鼻に抜ける爽快感をユーカリで表現するのは個性的ですが、最近少し見かけるようになってきました。でも、その部分よりも特徴的に香るのはカルダモンです。カルダモンがほの甘いベースノートに包まれ、フレッシュでアロマティックなスパイシーフローラルとなって香るのです。フローラルノートはそれほど強くはなく、フローラルというカテゴリにはならないのかもしれませんが、ウッディノートが強いわけでもなく全体としてはフレッシュな部分が大きく出ています。ラストノートはオゾン系の軽やかな部分が薄れ、ほの甘いスイートノートが残ります。そこでもあまりサンダルウッドやベチバーは感じられませんので、おそらく控えめな単品香料を使用しているのだと思います。スパイシーなトップから優しげなベースまで、勢いよく駆け抜けるあたりとても爽快です。(01/10/2015)


■Long Courrier (2015年)

世界の反対側から持ち帰った甘く塩辛い海風・・・甘い?などと思ってしまいましたが、彼が作り出したのは塩バニラなのです。タイトルは長距離フライトのことで、パリの反対側(対蹠地)というとニージーランド近郊の海のようですが、こちらがニュージーランドをイメージしていたのかどうか・・・。

行の抜粋
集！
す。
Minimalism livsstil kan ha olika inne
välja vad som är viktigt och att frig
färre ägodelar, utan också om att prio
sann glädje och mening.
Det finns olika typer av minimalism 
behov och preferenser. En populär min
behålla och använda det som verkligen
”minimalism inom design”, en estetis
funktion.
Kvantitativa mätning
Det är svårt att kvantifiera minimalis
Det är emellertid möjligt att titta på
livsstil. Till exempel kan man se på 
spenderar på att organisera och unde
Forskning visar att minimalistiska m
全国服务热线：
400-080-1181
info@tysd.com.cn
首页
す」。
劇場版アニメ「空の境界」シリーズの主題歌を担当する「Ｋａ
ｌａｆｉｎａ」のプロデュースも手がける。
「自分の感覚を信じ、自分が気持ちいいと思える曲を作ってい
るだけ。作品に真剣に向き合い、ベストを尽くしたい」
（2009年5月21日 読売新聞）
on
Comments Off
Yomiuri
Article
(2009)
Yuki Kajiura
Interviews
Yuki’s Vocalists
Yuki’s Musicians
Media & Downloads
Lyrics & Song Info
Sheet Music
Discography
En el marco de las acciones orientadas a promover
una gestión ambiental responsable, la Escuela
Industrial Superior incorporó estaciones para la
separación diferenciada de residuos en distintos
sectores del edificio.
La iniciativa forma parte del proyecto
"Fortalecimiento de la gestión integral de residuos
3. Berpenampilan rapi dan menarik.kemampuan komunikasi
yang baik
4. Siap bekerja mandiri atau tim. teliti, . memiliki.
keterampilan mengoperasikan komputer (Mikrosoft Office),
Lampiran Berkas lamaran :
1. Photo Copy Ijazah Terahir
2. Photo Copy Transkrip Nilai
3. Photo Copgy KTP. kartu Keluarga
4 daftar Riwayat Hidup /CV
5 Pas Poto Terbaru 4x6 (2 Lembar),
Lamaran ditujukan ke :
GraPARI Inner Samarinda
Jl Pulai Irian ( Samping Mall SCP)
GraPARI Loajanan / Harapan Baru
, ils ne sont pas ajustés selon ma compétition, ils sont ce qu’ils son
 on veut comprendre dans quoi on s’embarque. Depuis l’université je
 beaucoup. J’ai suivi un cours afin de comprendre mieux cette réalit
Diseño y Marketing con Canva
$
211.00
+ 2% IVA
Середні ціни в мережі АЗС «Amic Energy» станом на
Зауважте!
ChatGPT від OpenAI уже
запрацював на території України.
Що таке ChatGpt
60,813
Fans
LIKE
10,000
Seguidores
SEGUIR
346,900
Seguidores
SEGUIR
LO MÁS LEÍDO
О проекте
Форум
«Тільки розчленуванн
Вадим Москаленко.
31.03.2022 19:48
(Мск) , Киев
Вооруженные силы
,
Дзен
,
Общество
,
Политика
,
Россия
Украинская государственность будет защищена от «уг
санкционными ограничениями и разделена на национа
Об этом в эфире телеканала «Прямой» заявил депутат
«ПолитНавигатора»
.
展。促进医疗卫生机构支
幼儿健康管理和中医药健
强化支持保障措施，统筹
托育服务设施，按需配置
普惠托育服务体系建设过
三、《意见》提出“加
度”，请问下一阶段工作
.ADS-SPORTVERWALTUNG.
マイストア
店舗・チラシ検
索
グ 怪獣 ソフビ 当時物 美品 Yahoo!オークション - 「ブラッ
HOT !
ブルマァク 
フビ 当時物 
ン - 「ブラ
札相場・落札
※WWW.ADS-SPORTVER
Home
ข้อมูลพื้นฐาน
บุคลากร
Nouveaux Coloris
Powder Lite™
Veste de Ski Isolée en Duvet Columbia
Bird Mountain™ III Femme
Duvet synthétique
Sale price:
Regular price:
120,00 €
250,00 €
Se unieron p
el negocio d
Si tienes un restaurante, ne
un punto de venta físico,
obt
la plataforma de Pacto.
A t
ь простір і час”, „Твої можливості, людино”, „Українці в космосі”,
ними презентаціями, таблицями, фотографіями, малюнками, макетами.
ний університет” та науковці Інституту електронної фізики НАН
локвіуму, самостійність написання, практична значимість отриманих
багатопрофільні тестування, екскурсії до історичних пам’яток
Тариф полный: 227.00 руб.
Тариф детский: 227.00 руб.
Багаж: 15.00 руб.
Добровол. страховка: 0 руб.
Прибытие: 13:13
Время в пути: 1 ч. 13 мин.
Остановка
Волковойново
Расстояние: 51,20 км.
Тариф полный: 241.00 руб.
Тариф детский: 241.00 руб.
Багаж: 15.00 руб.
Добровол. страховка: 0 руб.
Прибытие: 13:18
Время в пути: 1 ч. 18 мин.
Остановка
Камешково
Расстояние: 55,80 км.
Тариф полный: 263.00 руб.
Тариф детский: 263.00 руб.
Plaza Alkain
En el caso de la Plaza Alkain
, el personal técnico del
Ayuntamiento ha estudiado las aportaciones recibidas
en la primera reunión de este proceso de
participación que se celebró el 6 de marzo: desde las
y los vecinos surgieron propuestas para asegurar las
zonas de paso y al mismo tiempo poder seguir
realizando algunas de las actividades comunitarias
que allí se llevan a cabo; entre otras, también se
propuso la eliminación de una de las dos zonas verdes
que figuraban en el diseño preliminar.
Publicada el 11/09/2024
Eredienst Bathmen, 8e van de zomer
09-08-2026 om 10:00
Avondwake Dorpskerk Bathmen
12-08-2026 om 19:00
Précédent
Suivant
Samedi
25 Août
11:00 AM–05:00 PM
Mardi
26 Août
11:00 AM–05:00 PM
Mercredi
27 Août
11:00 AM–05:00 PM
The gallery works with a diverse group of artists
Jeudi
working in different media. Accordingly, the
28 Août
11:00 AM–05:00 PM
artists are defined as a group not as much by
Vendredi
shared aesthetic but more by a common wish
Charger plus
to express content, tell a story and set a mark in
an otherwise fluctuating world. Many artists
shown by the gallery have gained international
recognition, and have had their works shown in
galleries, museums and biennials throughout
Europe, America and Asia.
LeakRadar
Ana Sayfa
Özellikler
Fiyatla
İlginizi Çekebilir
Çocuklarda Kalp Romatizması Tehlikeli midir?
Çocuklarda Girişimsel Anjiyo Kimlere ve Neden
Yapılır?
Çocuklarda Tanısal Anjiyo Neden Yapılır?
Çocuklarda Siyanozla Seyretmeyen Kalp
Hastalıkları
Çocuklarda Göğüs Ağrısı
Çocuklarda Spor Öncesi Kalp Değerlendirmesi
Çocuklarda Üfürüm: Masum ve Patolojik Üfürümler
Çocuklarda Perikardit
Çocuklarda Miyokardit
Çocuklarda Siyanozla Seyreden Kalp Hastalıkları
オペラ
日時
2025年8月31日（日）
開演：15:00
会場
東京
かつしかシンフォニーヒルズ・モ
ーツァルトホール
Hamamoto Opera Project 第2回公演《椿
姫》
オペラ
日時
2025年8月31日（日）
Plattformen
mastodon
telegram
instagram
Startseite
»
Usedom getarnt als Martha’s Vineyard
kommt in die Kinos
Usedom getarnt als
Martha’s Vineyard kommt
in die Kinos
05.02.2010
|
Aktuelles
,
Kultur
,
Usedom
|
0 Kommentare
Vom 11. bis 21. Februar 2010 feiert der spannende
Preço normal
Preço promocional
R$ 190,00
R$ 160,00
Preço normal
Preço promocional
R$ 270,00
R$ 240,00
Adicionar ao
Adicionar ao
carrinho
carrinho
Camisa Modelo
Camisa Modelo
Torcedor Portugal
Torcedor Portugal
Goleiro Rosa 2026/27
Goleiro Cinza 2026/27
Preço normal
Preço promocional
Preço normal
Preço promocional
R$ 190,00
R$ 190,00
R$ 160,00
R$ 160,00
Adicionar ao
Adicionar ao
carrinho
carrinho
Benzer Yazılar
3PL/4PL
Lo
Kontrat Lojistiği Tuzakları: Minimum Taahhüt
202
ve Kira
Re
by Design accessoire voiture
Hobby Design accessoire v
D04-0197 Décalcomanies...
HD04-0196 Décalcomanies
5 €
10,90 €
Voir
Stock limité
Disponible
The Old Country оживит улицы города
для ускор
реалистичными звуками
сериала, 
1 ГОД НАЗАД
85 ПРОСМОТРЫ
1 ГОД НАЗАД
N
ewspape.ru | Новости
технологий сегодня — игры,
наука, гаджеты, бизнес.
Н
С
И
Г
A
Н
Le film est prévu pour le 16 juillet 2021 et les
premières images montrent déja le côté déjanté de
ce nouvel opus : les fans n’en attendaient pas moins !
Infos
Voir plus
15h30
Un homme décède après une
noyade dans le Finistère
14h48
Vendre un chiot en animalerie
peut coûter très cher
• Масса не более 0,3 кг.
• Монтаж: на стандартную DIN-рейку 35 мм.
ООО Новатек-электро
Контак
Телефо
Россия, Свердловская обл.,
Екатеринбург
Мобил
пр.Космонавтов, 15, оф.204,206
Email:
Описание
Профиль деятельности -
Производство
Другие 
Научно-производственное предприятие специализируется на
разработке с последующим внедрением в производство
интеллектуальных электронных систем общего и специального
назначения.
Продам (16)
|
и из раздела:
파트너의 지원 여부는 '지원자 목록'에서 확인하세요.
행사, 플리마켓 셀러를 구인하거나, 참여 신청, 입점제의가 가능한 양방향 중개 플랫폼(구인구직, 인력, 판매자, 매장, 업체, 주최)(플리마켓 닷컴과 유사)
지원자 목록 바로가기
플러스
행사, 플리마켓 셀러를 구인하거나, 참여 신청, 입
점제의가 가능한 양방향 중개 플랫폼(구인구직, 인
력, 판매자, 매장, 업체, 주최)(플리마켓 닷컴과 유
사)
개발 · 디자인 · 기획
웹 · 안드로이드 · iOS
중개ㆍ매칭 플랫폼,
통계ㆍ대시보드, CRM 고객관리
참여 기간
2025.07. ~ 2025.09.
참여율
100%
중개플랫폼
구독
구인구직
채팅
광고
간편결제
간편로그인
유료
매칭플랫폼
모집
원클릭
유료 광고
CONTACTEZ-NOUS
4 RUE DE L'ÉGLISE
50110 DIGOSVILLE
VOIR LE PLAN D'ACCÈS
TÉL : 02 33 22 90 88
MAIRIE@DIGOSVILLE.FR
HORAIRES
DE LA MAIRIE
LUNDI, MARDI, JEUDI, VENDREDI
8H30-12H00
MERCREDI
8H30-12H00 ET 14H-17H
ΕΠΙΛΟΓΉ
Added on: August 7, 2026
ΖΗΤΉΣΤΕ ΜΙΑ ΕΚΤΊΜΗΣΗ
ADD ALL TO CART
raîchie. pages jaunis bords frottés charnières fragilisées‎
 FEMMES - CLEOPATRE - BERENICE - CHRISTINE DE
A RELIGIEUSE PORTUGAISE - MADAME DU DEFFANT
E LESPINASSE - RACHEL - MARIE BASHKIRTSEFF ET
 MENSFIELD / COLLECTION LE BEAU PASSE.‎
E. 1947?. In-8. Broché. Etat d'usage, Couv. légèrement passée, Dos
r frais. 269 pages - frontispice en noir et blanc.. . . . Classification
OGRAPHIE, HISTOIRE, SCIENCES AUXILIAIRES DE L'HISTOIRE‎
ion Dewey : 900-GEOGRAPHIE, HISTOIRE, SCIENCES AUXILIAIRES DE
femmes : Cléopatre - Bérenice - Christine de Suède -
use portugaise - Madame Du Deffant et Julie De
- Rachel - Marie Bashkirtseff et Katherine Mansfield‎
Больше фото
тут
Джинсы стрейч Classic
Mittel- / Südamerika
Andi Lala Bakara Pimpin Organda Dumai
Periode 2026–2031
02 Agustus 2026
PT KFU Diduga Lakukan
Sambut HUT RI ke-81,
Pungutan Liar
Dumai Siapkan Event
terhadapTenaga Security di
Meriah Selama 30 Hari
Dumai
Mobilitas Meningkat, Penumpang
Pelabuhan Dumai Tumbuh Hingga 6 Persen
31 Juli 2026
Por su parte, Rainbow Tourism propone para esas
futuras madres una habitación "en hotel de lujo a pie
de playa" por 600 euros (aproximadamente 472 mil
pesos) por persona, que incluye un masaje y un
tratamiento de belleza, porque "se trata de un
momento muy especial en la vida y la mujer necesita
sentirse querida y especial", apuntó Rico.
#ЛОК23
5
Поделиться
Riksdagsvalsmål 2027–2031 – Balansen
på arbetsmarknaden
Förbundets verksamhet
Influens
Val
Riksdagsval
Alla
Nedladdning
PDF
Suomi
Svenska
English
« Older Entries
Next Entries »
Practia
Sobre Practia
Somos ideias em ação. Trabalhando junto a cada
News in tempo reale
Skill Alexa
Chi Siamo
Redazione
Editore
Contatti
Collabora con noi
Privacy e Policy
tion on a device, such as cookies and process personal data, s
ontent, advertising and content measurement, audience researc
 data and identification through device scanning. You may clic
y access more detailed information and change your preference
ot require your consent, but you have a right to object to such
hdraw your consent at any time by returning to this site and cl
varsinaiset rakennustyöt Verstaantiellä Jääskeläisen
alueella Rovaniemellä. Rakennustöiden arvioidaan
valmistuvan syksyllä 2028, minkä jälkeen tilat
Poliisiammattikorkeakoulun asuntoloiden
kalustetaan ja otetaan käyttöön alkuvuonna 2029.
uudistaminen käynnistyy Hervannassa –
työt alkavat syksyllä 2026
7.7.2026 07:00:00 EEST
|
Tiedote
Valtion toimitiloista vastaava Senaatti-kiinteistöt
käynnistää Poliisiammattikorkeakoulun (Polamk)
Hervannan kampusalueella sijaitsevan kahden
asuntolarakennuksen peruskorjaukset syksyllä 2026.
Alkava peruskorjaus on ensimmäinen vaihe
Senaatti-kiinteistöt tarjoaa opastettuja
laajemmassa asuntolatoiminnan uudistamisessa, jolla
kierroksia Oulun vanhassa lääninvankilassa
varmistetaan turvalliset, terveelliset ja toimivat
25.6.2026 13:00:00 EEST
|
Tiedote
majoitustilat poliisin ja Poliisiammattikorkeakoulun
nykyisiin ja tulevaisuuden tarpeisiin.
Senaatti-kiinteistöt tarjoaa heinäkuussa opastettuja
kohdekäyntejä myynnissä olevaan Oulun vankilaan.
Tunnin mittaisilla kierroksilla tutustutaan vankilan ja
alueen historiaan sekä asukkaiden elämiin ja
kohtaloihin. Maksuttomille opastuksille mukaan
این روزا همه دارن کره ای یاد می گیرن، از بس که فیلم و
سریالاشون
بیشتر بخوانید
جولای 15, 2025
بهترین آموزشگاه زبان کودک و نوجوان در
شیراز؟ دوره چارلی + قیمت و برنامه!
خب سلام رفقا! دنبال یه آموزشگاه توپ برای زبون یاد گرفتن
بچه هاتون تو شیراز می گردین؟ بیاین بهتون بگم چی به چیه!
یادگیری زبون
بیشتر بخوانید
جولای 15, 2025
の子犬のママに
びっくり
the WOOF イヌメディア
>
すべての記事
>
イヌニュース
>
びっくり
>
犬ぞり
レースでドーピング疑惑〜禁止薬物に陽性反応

課題の目的
香水についての文章のうち、「鼻に抜ける爽快感をユーカリで」から始まって「ジしていたのかどうか・・・。」で終わる部分を、「カルダモン」を「クローブ」に置き換えて書き直してください。

この課題の解答
鼻に抜ける爽快感をユーカリで表現するのは個性的ですが、最近少し見かけるようになってきました。でも、その部分よりも特徴的に香るのはクローブです。クローブがほの甘いベースノートに包まれ、フレッシュでアロマティックなスパイシーフローラルとなって香るのです。フローラルノートはそれほど強くはなく、フローラルというカテゴリにはならないのかもしれませんが、ウッディノートが強いわけでもなく全体としてはフレッシュな部分が大きく出ています。ラストノートはオゾン系の軽やかな部分が薄れ、ほの甘いスイートノートが残ります。そこでもあまりサンダルウッドやベチバーは感じられませんので、おそらく控えめな単品香料を使用しているのだと思います。スパイシーなトップから優しげなベースまで、勢いよく駆け抜けるあたりとても爽快です。(01/10/2015)


■Long Courrier (2015年)

世界の反対側から持ち帰った甘く塩辛い海風・・・甘い?などと思ってしまいましたが、彼が作り出したのは塩バニラなのです。タイトルは長距離フライトのことで、パリの反対側(対蹠地)というとニージーランド近郊の海のようですが、こちらがニュージーランドをイメージしていたのかどうか・・・。